How to Overcome Your Overconfidence
Think about an upcoming deadline at work that you’re 90% certain you’ll hit on time, or a recent budget estimate that you’re 90% sure about. The likelihood that you’re right about either is actually closer to 50%. It’s not exactly the model of decisive leadership that we all like to envision as leaders of high-performing teams.
By definition, high-performing teams don’t fail due to incompetence or laziness. Instead, they are more likely to succumb to overconfidence: they truly believe that they can accomplish more, better, and faster, and as a result, overestimate what they can actually do. This overconfidence comes from two main sources. The first is miscalibration—they believe that as the experts, they can be more certain about the requirements of a given activity. The second is the fact that high-performing teams believe they have greater control over their conditions (whether that’s fickle customers or inclement weather) than they do in reality. Teams are particularly vulnerable to being overconfident when they’re in high-stress, highly competitive markets, or the markets are mature or complex.
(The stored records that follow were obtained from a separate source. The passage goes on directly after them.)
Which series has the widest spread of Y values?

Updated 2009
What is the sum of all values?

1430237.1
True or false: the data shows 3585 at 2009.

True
Being overconfident isn’t just an attitude problem. Overpromising leads to missed goals, which are as bad for the team as they are for business. At Zynga, for instance, employees were pushed to their breaking point to achieve ambitious metrics. But when those goals weren’t met, not only were promised rewards like raises and breaks taken away; the already-exhausted team was forced to work even harder.
With 2018 a mere 104 days away, your team will undoubtedly have a big push to get everything done “before the holidays” (which, at least in the US, might be as soon as Thanksgiving). So how can you make sure your team accurately assesses what you can accomplish in that time?
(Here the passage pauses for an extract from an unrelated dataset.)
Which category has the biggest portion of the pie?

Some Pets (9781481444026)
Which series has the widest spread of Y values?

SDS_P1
Question your anchor. When making an estimate, chances are that you’re basing it on something that you’ve experienced before. Is it the most appropriate comparison? What extenuating circumstances might make it irrelevant to the given case?
Widen your interval. Be more conservative: instead of estimating something you’re 90% sure you’ll achieve, think about how you would change your estimate if you were less sure. Would you build in more time? Add more resources? Scale back on the goal?
Consider why you’re wrong. Instead of assuming you’re right and building out a timeline right away, assume you’re wrong, and work backwards to figure out why, or conduct a “pre-mortem” to anticipate what could go wrong. What pre-conceptions are you holding that may not be true? What factors are you not anticipating that may affect the final result?
Tap the wisdom of the crowd. The more expertise you have in one area, the bigger your blind spots. Get input from other teams to find out what they think. If they balk because they're not the experts—great!
Guess again. If you’re still unsure about how accurate your estimate is, take a second guess and average the two answers together. This will help smooth out the “noise” that you get from individual data points.